(A comment by 92Coug in the recap article following WSU's recent loss to UW in Seattle received a significant amount of response from CougCenter readers. Opinions varied, but were widely positive from what I could tell. I initially began writing a reply directly to the comment, but found my thoughts were extending beyond what I felt was fair as a reply.)
Mostly, I think the comment serves as an interesting jumping off point in investigating how we, as Cougar fans, identify with a usually-losing athletic identity (see: Chicago Cubs). As I understood it, much of the responding discourse focused on a few core themes: Camaraderie, Loyalty, Patience, and Expectation. These themes frame how we identify ourselves as WSU fans, but they are viewed as rare and often fragile virtues, which could easily be lost if WSU becomes perennially successful. (There was also a superb reference to Austin Powers, which stands alone.)
Once a Coug, Always a Coug
The phrase "Once a Coug, Always a Coug" rings true to most anyone that spends a part of their life on the rolling hills of Pullman. It's something we take incredible pride in. I've heard it compared to the patriotism one feels for their country. There are superlative quotes abound in Crimson lore of the sense of community felt by students (and alumni) of WSU.
One of the most beautiful ways this sentiment is realized is through story-telling between generational gaps. This was apparent in the reminiscent retelling of favorite memories in the previously-referenced comments thread. Sharing memories from different vantage points, all about a common passion, is a powerful literary device. It builds camaraderie, which in turn builds upon the already existing identification with the school.
Much is made of the unflappable loyalty of Cougar fans. Of course we're biased, but there is certainly a sense of loyalty amongst us all. As fans - at least the fans that frequent a blog like CougCenter - most of us are possibly loyal to a fault. Maybe it's because we haven't been "spoiled" by repeat visits to top-tier bowl games or Sweet Sixteens. Maybe it's because the Cougars haven't won the Rose Bowl in almost 100 years (take that, Brown!) or any bowl in 10 years. Maybe it's because the Cougar Football team is coming off a series of five seasons with a cumulative record of 11-49. Or it could even be the dreadful trend the men's basketball program is following since their last NCAA Tournament appearance just five years ago.
Whichever way you slice it, there have been copious opportunities for any and all fans to wipe our hands clean and say, "Screw it. This isn't worth it." But we don't. We dig in for the long haul. That is a powerful expression of loyalty.
Loyalty is driven by patience. We are patient when we're told that a program needs to undergo a rebuilding process. We're patient as we watch our teams flounder, trusting that the leadership in place will "right the ship," ultimately delivering us to a higher level of success. We're patient in believing that hard-working, dedicated, and respectful people should get rewarded. It's only fair. (Spoiler: sometimes life isn't fair.)

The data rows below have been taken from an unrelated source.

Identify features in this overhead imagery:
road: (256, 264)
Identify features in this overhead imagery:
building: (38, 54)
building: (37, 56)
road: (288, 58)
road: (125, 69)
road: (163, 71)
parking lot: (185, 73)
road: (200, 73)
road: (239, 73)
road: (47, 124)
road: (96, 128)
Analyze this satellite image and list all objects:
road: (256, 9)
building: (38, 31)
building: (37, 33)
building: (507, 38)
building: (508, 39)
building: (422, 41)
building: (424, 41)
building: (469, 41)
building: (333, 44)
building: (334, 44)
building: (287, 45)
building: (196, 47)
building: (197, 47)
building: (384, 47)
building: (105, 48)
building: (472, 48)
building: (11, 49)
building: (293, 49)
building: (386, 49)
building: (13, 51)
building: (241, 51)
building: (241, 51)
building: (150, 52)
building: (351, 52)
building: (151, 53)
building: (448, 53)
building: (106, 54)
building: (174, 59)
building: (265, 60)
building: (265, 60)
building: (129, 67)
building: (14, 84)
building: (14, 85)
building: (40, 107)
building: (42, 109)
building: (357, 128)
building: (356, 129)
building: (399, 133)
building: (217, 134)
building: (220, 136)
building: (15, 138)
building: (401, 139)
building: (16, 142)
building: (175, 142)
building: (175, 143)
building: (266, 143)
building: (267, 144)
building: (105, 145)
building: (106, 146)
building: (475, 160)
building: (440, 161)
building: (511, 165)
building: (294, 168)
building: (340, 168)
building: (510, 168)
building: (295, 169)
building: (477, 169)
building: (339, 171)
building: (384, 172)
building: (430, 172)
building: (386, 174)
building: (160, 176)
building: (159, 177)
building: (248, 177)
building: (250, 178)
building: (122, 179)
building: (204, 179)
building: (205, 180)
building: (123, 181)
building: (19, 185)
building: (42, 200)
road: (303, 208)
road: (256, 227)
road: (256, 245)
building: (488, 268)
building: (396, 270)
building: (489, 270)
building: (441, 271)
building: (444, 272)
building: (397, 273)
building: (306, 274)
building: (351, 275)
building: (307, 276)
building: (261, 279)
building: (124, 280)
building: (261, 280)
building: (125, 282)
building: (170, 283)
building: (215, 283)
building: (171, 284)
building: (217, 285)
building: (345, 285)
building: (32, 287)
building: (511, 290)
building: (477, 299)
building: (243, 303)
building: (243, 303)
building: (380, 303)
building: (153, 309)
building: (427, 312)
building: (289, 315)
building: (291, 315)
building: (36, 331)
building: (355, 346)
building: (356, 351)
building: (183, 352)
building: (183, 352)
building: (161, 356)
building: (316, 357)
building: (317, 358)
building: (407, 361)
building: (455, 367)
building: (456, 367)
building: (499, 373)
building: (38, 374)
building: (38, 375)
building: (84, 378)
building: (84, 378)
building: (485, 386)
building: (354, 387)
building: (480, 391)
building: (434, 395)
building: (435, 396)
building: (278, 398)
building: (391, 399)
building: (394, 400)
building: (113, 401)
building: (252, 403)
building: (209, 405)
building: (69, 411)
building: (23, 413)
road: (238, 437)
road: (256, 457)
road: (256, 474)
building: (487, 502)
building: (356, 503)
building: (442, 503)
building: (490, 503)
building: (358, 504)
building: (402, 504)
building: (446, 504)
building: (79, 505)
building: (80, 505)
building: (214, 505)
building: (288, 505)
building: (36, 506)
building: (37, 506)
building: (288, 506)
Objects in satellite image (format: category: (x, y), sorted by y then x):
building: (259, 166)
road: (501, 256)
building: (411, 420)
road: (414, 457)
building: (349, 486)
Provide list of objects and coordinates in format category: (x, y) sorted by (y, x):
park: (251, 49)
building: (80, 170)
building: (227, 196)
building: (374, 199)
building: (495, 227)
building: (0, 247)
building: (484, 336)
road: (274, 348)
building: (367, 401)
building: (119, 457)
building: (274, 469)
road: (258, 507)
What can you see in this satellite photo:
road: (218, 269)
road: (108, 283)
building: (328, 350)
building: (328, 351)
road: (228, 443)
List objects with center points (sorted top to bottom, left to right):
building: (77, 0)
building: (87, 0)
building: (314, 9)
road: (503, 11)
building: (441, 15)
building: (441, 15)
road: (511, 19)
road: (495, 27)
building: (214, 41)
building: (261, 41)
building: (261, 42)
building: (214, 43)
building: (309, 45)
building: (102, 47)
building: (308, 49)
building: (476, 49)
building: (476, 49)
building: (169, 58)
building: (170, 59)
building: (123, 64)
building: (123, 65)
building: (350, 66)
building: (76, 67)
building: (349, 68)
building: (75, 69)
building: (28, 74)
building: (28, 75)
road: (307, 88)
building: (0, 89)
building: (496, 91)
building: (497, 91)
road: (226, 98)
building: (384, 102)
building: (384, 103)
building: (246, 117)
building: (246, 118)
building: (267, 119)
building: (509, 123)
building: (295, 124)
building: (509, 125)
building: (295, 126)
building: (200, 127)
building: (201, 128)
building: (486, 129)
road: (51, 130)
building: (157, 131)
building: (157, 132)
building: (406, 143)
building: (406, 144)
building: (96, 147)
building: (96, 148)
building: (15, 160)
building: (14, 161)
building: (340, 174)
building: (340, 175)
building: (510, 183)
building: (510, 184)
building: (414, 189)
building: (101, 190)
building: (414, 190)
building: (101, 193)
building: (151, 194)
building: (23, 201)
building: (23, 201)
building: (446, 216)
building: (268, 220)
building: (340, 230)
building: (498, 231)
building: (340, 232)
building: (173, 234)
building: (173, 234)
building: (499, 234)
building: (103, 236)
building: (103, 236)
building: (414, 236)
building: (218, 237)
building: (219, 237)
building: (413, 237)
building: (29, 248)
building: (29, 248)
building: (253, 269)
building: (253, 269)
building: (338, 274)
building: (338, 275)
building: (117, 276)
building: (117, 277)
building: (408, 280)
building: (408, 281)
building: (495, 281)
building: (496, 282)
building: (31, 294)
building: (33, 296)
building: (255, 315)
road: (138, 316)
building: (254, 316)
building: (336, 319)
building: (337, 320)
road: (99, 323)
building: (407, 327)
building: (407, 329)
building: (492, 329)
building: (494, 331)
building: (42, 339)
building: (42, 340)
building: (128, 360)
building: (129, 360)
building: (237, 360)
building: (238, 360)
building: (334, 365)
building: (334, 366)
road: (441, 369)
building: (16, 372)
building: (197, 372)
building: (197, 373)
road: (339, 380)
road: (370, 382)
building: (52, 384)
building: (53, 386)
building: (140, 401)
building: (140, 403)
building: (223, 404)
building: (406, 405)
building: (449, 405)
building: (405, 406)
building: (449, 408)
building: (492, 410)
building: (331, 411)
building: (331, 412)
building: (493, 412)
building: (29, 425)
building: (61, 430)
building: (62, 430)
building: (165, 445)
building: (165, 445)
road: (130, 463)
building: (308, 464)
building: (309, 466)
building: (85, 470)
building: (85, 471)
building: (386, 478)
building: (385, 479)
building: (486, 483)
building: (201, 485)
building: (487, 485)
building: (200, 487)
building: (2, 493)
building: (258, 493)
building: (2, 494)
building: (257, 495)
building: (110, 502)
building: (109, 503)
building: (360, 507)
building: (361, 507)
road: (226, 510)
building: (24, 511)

"I'll take fifty percent efficiency to get one hundred percent loyalty." -Samuel Goldwyn (not a Cougar)
However, being patient and loyal is not the same as being accepting. Yes, Cougar fans have a history of supporting programs with lesser resources and talent. There is something admirable to be learned by sticking with programs through the lowest of lows. Winning seasons do have a "better taste" after withstanding years and years of poor performance. But I think the mentality of accepting failure because everyone worked hard and tried their best is misguided.
You can fill a Cougar team with a bunch of highly respectable, lovely people and I will root for them because they represent my alma mater. I will be delighted and proud to say that they are model student-athletes and fine citizens. But at the end of the day, what is the most influential ingredient in the creation of that improved taste? Winning. I will always be proud to be a Coug, but I refuse to let that pride make content with losing.
Expecting more is not a bad thing. It will not strip us of the qualities from which we develop our pride in the first place.
There seems to be a prevailing sense of fear that a perennially successful program will lose the ability to produce figures we can identify as "True Cougs." Repeated success will not diminish the camaraderie built by Cougars everywhere over pitchers at The Coug or walks up Terrell Mall. Winning consistently will not repudiate the generational story-telling or spoil the eagerness of driving across the state for a weekend in Pullman.
We will never become snobby or pretentious because that would be an undeniably un-Coug thing to do.
If anything, winning will just create more opportunities to make more memories and create more passion for the Palouse than ever before; passion that carries the same foundation in loyalty, camaraderie, and community. How could that possibly be a bad thing?